決して楽な仕事ではないし、必ずしも成果が得られるわけでもないが、無駄にはならない……。
「間違いないんだな?」
「はい」
早朝。屯所に戻った俺は、烝君と島田君に昨夜の調査で判った事を報告する。
「お二人の睨んだ通り、桝屋喜右衛門は長州藩士、古高俊太郎に間違いないです。池田屋から店まで匂いが続いてました」
二人の予想は確信へと変わり、より真剣な表情になった烝君が懸念している事を尋ねる。
「やはり、火薬を備蓄しているのか」
「それも間違いないです。最近は、雨が降っても火薬の匂いが消えませんから」
「白銀君もそう言うなら、これはもう決定的ですね。副長たちに報告して、今後の方針を決めましょう」
「そうだな。太刀、ご苦労だった」
「いえ」
その日の朝食後。集まった幹部に烝君が報告し、土方さんたちは顔をしかめた。
その後の話し合いで、古高はすぐには捕縛せず、目的が解るまで泳がせるという方針が決まった。
監察はますます忙しくなる。特に烝君と島田君。
俺も力になりたいけど、無駄に目立つ、この白髪のせいで昼間は調査できない。もどかしい気持ちはあるけど、投げ遣りになったりはしない。

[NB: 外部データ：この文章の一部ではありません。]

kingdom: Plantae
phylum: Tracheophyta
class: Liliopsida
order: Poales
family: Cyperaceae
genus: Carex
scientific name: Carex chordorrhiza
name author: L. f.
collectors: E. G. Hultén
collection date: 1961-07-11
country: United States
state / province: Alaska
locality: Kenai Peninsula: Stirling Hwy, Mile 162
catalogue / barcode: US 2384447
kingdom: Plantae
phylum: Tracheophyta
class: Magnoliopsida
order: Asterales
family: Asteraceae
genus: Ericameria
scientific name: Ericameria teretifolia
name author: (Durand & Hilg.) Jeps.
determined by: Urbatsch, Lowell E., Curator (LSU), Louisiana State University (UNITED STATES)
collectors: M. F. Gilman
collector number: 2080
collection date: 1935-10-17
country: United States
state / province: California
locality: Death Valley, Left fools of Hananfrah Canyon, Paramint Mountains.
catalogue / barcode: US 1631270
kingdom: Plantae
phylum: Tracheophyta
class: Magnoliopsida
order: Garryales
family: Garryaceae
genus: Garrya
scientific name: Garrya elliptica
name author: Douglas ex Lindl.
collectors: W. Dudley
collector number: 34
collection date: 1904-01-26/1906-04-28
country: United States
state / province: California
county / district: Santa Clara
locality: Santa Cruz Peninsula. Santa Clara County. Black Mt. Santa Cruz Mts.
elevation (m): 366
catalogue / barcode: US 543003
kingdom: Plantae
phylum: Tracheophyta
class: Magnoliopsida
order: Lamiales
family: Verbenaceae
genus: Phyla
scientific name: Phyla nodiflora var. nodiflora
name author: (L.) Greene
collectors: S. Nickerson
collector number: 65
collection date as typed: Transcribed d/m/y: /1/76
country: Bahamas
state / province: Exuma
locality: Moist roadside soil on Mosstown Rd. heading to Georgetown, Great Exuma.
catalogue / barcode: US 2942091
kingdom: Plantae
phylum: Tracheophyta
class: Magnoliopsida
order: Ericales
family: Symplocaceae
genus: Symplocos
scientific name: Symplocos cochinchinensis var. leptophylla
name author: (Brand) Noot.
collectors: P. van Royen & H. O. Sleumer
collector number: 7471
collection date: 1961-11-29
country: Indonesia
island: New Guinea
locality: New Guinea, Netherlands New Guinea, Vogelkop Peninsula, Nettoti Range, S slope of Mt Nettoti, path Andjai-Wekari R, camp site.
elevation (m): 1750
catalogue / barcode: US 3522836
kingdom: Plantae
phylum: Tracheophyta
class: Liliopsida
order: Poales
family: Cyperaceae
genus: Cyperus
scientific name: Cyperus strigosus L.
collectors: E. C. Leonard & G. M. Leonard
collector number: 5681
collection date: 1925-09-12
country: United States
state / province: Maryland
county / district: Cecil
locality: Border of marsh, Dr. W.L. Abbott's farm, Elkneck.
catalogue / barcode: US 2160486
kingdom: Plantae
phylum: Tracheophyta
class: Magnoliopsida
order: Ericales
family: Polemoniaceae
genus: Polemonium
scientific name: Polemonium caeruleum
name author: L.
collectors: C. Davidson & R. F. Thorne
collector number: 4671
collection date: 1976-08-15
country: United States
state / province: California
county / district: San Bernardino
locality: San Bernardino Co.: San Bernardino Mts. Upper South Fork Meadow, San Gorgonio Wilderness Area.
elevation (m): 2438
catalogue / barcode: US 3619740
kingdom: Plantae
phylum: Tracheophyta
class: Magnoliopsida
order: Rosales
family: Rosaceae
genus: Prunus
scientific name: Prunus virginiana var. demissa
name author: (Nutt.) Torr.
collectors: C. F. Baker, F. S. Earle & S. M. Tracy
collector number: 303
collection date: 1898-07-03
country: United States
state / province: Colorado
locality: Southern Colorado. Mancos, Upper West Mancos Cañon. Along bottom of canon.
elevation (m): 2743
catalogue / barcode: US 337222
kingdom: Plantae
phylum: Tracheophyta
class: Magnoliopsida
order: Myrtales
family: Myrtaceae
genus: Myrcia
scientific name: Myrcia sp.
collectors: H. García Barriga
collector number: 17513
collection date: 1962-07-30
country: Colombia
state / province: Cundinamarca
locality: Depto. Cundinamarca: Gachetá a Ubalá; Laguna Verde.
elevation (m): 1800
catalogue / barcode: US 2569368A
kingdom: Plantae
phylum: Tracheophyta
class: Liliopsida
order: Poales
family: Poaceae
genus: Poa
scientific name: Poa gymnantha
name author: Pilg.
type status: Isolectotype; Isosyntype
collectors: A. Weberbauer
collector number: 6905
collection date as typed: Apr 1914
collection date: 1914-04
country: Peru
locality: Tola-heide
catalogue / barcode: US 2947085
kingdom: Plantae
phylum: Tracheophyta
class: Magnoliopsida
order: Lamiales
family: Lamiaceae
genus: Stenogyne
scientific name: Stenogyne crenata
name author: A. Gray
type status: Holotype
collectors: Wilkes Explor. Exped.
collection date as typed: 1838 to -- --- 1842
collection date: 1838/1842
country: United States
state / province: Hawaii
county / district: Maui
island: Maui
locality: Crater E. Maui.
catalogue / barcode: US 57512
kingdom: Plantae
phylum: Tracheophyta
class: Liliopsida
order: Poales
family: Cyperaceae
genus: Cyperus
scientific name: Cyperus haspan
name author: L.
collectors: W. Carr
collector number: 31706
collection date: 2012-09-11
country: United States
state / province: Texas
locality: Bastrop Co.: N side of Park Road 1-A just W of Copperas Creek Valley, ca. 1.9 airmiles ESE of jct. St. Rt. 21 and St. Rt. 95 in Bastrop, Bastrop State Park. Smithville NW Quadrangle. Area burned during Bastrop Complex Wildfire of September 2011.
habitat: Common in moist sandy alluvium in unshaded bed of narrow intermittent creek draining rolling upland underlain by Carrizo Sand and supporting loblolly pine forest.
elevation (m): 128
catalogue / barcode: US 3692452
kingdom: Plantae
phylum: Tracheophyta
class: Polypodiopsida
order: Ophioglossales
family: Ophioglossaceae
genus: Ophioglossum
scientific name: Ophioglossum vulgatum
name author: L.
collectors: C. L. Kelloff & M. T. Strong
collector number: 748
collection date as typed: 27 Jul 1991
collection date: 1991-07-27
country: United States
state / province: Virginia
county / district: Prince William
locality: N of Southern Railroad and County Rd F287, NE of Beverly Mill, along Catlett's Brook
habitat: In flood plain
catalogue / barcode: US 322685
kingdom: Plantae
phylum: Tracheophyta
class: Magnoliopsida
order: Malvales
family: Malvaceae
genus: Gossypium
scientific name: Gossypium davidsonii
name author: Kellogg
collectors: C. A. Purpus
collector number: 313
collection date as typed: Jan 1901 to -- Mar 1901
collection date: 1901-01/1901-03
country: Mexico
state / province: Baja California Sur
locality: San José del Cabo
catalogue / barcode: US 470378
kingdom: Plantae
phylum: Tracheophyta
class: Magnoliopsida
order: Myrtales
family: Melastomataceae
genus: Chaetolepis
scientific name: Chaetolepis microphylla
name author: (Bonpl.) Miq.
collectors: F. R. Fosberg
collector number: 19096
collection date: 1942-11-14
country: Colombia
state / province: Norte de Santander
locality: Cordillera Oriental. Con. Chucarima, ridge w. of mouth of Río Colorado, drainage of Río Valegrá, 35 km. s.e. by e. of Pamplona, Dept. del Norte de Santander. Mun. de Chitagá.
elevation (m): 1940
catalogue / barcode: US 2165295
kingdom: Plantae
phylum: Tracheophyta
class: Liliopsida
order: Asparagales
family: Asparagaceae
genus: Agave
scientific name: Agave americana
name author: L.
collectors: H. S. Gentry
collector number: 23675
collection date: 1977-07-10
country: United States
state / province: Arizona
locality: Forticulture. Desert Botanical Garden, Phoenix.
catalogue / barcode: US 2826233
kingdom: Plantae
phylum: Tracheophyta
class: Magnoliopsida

頃合いまで敵を泳がせると、言うのは簡単だが容易な仕事ではない。
だからこそ焦らず、俺は俺のできる事をする。
そして、一ヶ月が過ぎた頃。烝君たちが、綱道さんの目撃証言を得た。
長州藩士と思われる男たちと桝屋を訪れていたらしい。言わずもがな、古高俊太郎こと一一あの桝屋だ。
ほんの僅かだけど、店先に匂いが残っていた。綱道さんが来たのは間違いない。
残っていた匂いはあまりに薄かったから……その後の綱道さんの足取りを探る事はできなかったけど、彼が長州藩とも関わりがある事は疑いようがない。
綱道さん……。
俺にとって、千鶴姉と同様に恩人だ。
あの人は素性の知れない、話さない俺を家に置いてくれて、優しくして、色々な事を教えてくれた。
感謝している。
一一でも。千鶴姉には悪いけど、俺は昔から綱道さんを心底から信用した事は無い。
確かにあの人は、千鶴姉に負けないくらい俺に良くしてくれた。千鶴姉も、すごく慕っていた。
それこそ、男装までして一一単身、江戸から探しに来るくらい。
だけど、恩知らずかも知れないけど、あの人はどこか信用できなかった。
まだ新選組が新選組じゃなかった頃、屯所で再会した時に……その疑念は確信に変わった。
それが何かまでは分からないが、綱道さんが人には言えない何かを秘めている事は間違いない。
俺と会った事を、千鶴姉に話してないのが証拠だ。
ひょっとしたら、また桝屋を訪れるかもしれないと烝君と島田君も警戒にあたっていたが、それっきり綱道さんの痕跡を探り当てる事はなかった。
それに古高の事も、奴が四国屋や池田屋で藩士たちと頻繁に会合を行っている。
連中が何か企んでいるのは間違いないのに、決定的な一手が足りず、手詰まりな状態が続き……。
六月に入った頃には、連中を泳がせておくのも限界が近づいていた。